Copy, word for word, the opening line of the data and each line after it until the line that contains "population structure final", which is included. Leave the pictures out.

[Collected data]
↓↓↓
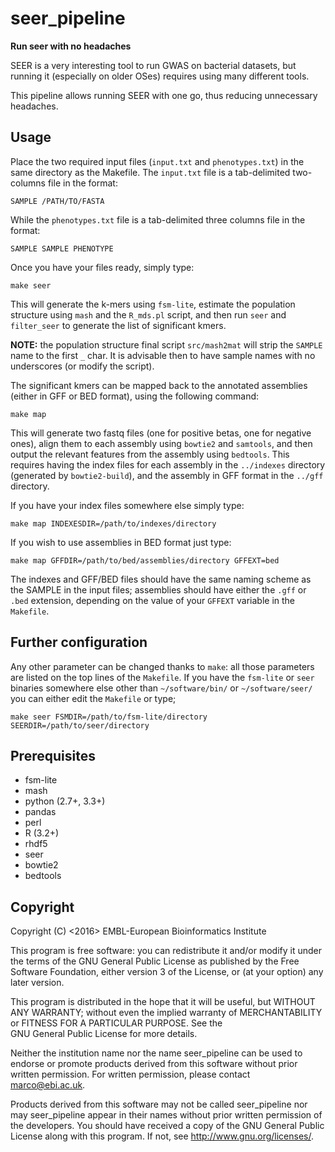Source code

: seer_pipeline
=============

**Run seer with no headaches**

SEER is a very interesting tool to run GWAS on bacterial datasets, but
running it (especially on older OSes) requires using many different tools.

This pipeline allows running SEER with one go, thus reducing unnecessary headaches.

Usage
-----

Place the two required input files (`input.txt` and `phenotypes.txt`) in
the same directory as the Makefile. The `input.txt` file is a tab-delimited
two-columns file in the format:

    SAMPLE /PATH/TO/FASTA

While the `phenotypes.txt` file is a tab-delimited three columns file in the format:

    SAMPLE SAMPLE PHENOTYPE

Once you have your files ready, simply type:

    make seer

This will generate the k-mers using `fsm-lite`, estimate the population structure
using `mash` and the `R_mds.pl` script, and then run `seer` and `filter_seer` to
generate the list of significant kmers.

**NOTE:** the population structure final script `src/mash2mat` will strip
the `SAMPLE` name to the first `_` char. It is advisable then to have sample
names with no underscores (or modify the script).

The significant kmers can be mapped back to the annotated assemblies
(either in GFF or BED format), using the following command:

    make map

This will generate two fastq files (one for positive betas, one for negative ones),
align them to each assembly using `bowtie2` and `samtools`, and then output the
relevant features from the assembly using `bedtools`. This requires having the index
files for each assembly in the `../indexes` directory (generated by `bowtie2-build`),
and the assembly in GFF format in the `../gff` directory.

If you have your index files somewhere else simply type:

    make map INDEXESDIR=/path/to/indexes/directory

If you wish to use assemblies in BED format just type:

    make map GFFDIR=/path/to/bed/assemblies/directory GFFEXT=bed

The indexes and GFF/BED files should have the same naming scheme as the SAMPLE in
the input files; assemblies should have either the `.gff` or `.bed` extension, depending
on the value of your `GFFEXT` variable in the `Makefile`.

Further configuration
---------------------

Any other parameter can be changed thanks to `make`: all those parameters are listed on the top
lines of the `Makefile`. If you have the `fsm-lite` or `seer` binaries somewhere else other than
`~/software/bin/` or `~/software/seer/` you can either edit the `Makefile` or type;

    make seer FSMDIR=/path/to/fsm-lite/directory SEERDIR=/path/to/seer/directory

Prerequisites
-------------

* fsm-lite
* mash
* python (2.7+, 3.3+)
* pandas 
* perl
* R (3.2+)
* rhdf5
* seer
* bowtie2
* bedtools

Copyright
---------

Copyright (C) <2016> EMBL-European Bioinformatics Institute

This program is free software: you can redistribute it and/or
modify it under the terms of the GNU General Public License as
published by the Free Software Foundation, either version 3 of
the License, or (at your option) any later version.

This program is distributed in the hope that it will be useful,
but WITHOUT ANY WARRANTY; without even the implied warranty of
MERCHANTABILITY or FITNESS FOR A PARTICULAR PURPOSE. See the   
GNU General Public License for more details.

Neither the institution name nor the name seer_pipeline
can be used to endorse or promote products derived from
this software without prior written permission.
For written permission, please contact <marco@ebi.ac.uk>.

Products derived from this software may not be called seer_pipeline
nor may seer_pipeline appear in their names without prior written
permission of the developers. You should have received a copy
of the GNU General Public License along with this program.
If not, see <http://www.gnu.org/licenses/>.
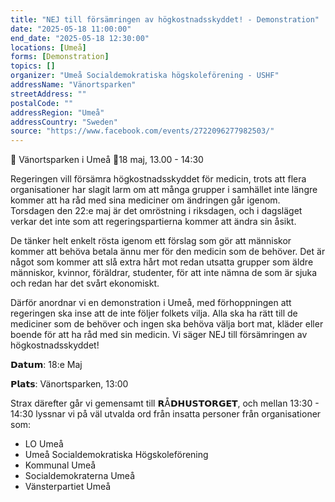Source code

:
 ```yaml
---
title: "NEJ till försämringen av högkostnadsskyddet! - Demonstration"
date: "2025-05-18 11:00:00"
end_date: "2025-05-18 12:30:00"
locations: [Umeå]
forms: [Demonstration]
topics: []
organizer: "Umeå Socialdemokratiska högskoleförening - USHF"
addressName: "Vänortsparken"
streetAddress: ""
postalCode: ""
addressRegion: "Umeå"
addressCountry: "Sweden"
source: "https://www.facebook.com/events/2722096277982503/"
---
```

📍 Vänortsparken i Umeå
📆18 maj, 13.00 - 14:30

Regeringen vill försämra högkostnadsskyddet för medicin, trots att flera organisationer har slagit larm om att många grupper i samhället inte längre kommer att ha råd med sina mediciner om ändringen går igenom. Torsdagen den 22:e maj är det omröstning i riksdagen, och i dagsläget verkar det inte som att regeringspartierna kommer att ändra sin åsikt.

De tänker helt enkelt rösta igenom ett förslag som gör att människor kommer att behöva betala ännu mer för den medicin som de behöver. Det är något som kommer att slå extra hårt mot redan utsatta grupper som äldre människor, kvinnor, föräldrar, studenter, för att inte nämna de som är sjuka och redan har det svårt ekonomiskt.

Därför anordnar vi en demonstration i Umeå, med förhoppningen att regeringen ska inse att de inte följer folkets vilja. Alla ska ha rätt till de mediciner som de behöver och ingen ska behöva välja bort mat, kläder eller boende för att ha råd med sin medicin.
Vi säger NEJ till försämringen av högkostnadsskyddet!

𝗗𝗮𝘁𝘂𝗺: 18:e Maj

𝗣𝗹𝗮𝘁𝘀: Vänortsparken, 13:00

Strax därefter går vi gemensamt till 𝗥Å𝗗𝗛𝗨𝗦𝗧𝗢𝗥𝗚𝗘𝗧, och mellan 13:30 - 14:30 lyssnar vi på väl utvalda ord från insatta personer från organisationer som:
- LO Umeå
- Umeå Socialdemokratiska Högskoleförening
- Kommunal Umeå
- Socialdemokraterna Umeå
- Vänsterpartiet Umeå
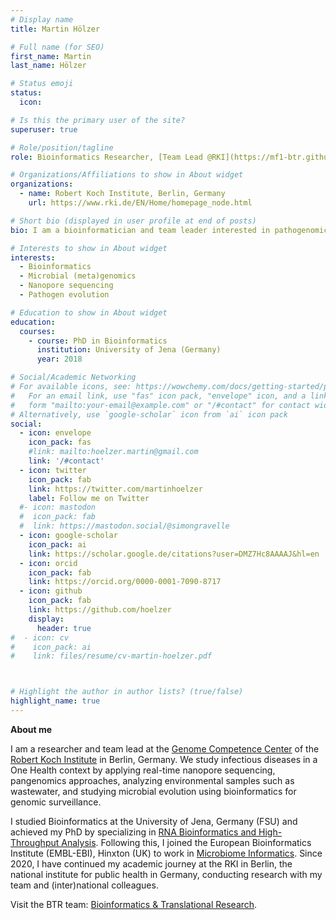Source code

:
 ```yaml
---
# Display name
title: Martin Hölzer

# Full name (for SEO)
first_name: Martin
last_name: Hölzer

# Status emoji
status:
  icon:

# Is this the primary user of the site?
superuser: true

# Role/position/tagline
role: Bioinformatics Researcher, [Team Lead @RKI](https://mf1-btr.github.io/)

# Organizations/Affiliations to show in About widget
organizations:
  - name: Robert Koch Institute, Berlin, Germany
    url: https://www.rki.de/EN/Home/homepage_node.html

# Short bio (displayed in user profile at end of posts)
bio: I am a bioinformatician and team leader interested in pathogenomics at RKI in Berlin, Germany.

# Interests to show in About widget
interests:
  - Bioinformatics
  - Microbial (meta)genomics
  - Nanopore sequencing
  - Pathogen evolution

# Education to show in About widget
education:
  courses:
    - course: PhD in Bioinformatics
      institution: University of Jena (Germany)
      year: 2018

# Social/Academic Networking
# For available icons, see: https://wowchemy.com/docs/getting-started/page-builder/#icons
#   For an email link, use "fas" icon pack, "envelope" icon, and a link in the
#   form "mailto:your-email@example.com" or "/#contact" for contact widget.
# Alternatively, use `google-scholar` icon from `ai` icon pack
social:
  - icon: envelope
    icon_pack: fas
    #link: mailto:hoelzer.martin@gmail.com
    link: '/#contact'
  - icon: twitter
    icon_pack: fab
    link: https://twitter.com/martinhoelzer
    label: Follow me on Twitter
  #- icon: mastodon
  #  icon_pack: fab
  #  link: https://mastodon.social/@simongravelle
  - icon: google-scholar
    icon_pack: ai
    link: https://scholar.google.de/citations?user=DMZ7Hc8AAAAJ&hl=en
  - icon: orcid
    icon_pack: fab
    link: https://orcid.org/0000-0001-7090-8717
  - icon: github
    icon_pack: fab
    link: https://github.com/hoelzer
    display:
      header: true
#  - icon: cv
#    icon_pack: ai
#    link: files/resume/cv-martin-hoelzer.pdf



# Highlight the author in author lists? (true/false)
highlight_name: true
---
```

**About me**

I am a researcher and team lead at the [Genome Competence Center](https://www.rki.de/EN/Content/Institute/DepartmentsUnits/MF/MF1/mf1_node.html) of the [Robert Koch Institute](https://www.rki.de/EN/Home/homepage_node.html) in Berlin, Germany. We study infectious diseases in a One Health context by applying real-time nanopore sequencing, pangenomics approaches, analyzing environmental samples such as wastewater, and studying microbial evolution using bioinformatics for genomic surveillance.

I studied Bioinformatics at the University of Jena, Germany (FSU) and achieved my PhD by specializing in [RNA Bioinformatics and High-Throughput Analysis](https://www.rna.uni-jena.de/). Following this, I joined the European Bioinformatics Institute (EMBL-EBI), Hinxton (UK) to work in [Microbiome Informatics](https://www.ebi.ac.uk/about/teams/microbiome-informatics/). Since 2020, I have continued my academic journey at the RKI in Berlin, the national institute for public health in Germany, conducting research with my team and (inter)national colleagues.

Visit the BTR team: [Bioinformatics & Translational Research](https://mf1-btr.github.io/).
↑↑↑
• _Solution for this task_:
Source code

: seer_pipeline
=============

**Run seer with no headaches**

SEER is a very interesting tool to run GWAS on bacterial datasets, but
running it (especially on older OSes) requires using many different tools.

This pipeline allows running SEER with one go, thus reducing unnecessary headaches.

Usage
-----

Place the two required input files (`input.txt` and `phenotypes.txt`) in
the same directory as the Makefile. The `input.txt` file is a tab-delimited
two-columns file in the format:

    SAMPLE /PATH/TO/FASTA

While the `phenotypes.txt` file is a tab-delimited three columns file in the format:

    SAMPLE SAMPLE PHENOTYPE

Once you have your files ready, simply type:

    make seer

This will generate the k-mers using `fsm-lite`, estimate the population structure
using `mash` and the `R_mds.pl` script, and then run `seer` and `filter_seer` to
generate the list of significant kmers.

**NOTE:** the population structure final script `src/mash2mat` will strip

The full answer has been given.